PAGE:

-- BEGIN --

About a decade ago, United Organisation for Batwa Development in Uganda (UOBU), an organization of the Batwa people, and 11 others filed a petition in the Constitutional Court challenging their eviction from Bwindi, Mgahinga and Echuya forests where the National Forestry Authority (NFA) and Uganda Wildlife Authority (UWA) labelled them encroachers.
On August 19, 2021, Justices Fredrick Egonda-Ntende, Elizabeth Musoke, Cheborion Barishaki, Muzamiru Kibeedi and Irene Mulyagonja ruled in favor of UOBU and 11 others who were represented by Onyango and Company Advocates.
According to the landmark ruling, which was written by Justice Musoke and adopted by the other justices, Government has been ordered to take responsibility for its illegal evictions of the Batwa. In her lead judgment, Musoke made it clear that the continued exclusion of the Batwa from their ancestral land stemmed from Government’s ‘illegal eviction’ of members of this indigenous group of people about three decades ago as authorities sought to conserve forests and the local populations of mountain gorillas in Bwindi, Mgahinga and Echuya Forests.
The Batwa number only a few thousand individuals living mostly in the Kanungu, Kisoro and Kabale districts of south-eastern Uganda, as close as possible to their ancestral forests. The petitioners averred that attempts by UWA and NFA officers to evict and exclude Batwa have caused landlessness, destitution, bonded labour conditions, and heightened the risks of sexual violence for Mutwa women and girls.
They went on to argue that, sometimes, these attempts by NFA and UWA officers resulted in loss of lives. For example, one witness told court that Ruzabarande Mateke, a Mutwa elder, had succumbed to injuries sustained when NFA officers beat him into unconsciousness in the Echuya Forest Reserve.

-- END --

SUPPLIED MATERIAL:

-- BEGIN --

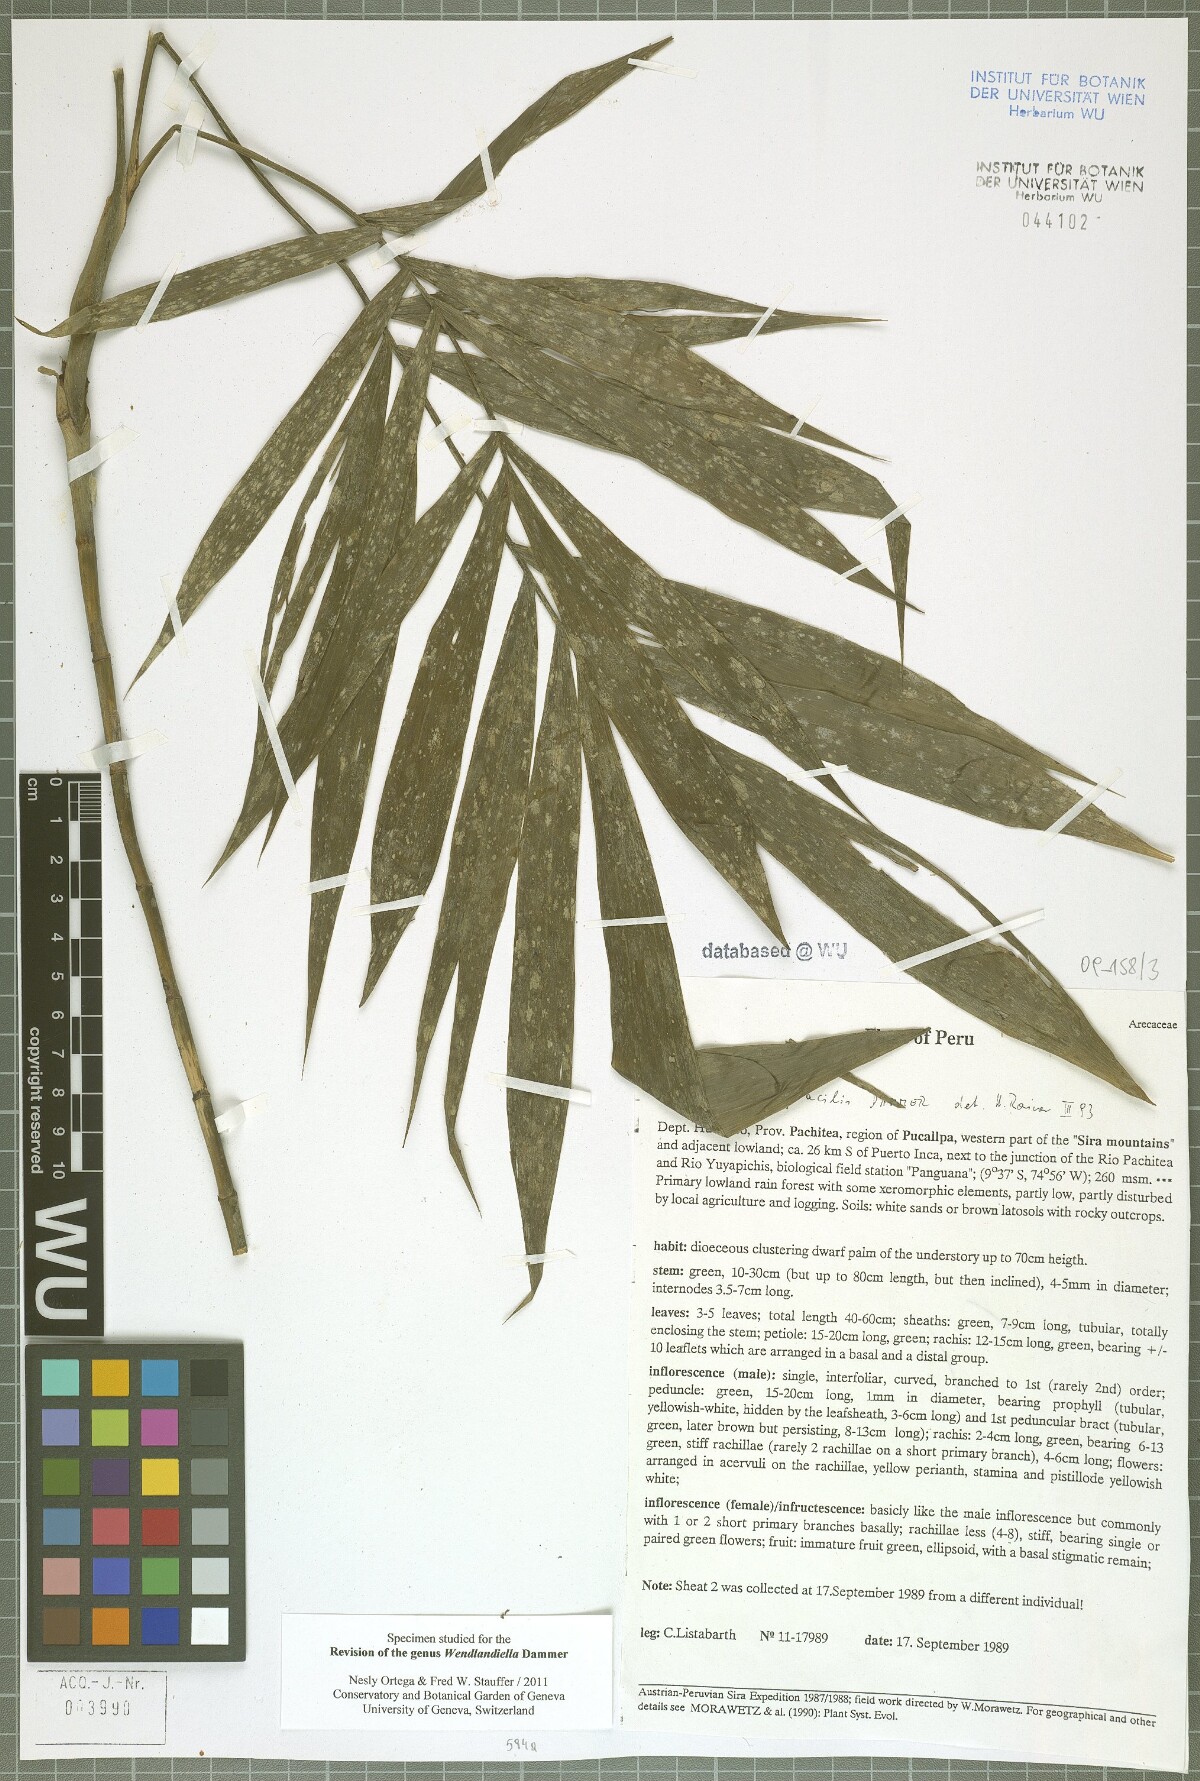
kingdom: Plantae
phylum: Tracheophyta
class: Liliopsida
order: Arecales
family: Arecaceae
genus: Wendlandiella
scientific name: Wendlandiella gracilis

-- END --

COMPLETE THE FOLLOWING:
[A] Which law firm represented the petitioners in the report on the Batwa eviction ruling?
[B] Carry on the report on the Batwa eviction ruling from its last sentence.

WRITTEN ANSWERS:
[A] Onyango and Company Advocates

[B]
The Constitutional Court bench agreed with the petitioners that the approach pursued by Government despite the fact that there was no proof that the Batwa, the original inhabitants and custodians of these forests, were a threat to the forest, the gorillas and other endangered wildlife, was unfair and illegal.
Available studies offer great recommendations on how conservation must change to achieve a win-win between environmental protection and local communities’ rights should resonate strongly across Uganda where local communities are at the forefront of both the impacts of conservation and the increasing effects of climate change.
Dr Helga Rainer, an expert on environmental conservation and policy with a focus on great ape conservation, gave expert testimony in the case. “The Batwa are a small community and the socio-economic and cultural costs of displacing them cannot be justified because they were not the threat to the forest in the first place,” said Dr Rainer. “In fact, it was their forest home that was getting smaller and smaller, as a result of encroachment by other communities seeking land for farming.”
Dr Rainer further submitted that modern conservation practise has acknowledged that indigenous people often manage nature in ways that robustly support its protection. “This was recently reinforced by the Intergovernmental Platform on Biodiversity and Ecosystem Services’ 2019 global assessment report on biodiversity and ecosystem services. Indigenous people, such as the Batwa in this case, should therefore no longer be excluded from their ancestral lands,” he added.
One of the petitioners, Jovanis Nyiragasigwa, a Batwa elder, had submitted, thus: “We can live in harmony with the forest, as our fathers, grandfathers and ancestors used to. We would share [the forest] with the animals as our parents did.”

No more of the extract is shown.